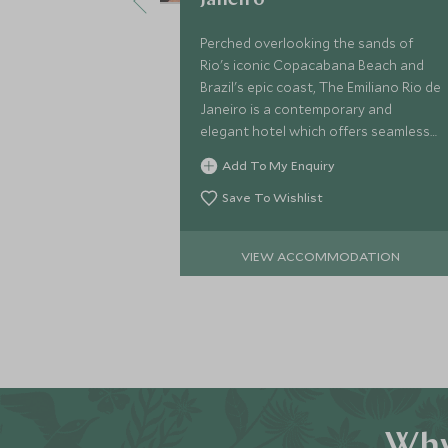
Janeiro
Perched overlooking the sands of
Rio's iconic Copacabana Beach and
Brazil's epic coast, The Emiliano Rio de
Janeiro is a contemporary and
elegant hotel which offers seamless
service and a range of facilities to
Add To My Enquiry
complement your stay in this vibrant
city.
Save To Wishlist
VIEW ACCOMMODATION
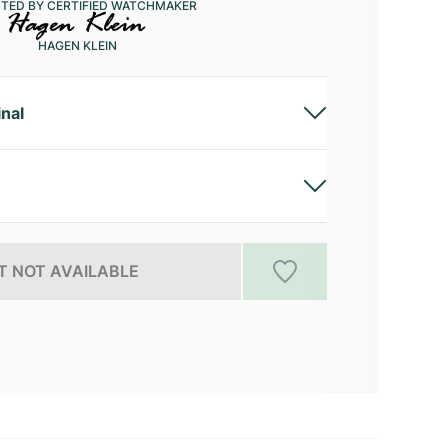
CTED BY CERTIFIED WATCHMAKER
HAGEN KLEIN
inal
 NOT AVAILABLE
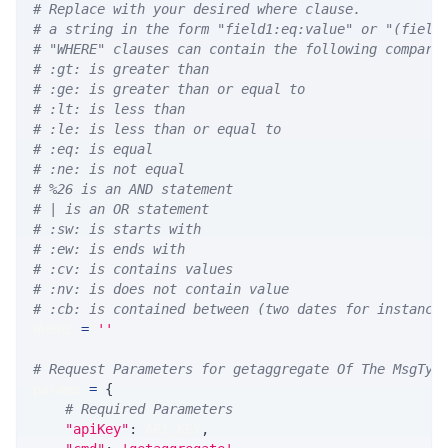
# Replace with your desired where clause.
# a string in the form "field1:eq:value" or "(field
# "WHERE" clauses can contain the following compari
# :gt: is greater than
# :ge: is greater than or equal to
# :lt: is less than
# :le: is less than or equal to
# :eq: is equal
# :ne: is not equal
# %26 is an AND statement
# | is an OR statement
# :sw: is starts with
# :ew: is ends with
# :cv: is contains values
# :nv: is does not contain value
# :cb: is contained between (two dates for instance
WHERE 
=
''
# Request Parameters for getaggregate Of The MsgTyp
params 
=
{
# Required Parameters
"apiKey"
:
 API_KEY
,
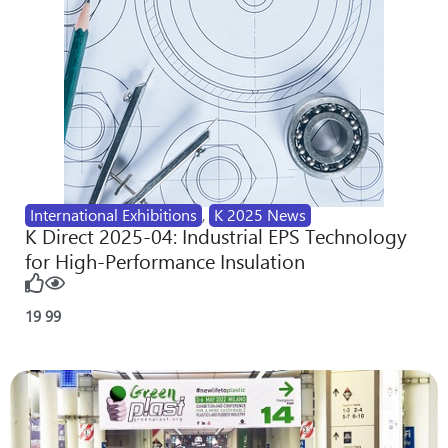
International Exhibitions
,
K 2025 News
K Direct 2025-04: Industrial EPS Technology
for High-Performance Insulation
19
99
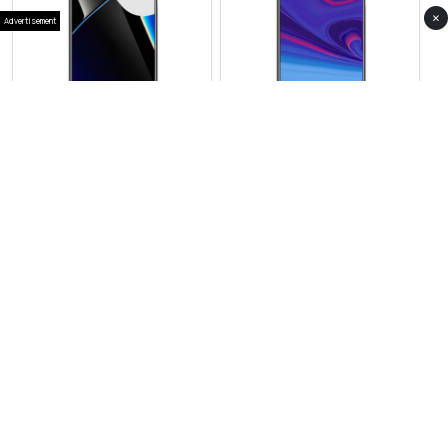
×
Advertisement
View Photos(1)
View Photos(1)
HMD Skyline 2 GT
HMD Vibe Pro 2
RS 169,999
RS 37,999
Compare
Compare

* * * * * * *

## Prompt:
From the listing above, collect every line that mentions the word "Parameters".

## Answer to the exercise:
# Request Parameters for getaggregate Of The MsgTyp
# Required Parameters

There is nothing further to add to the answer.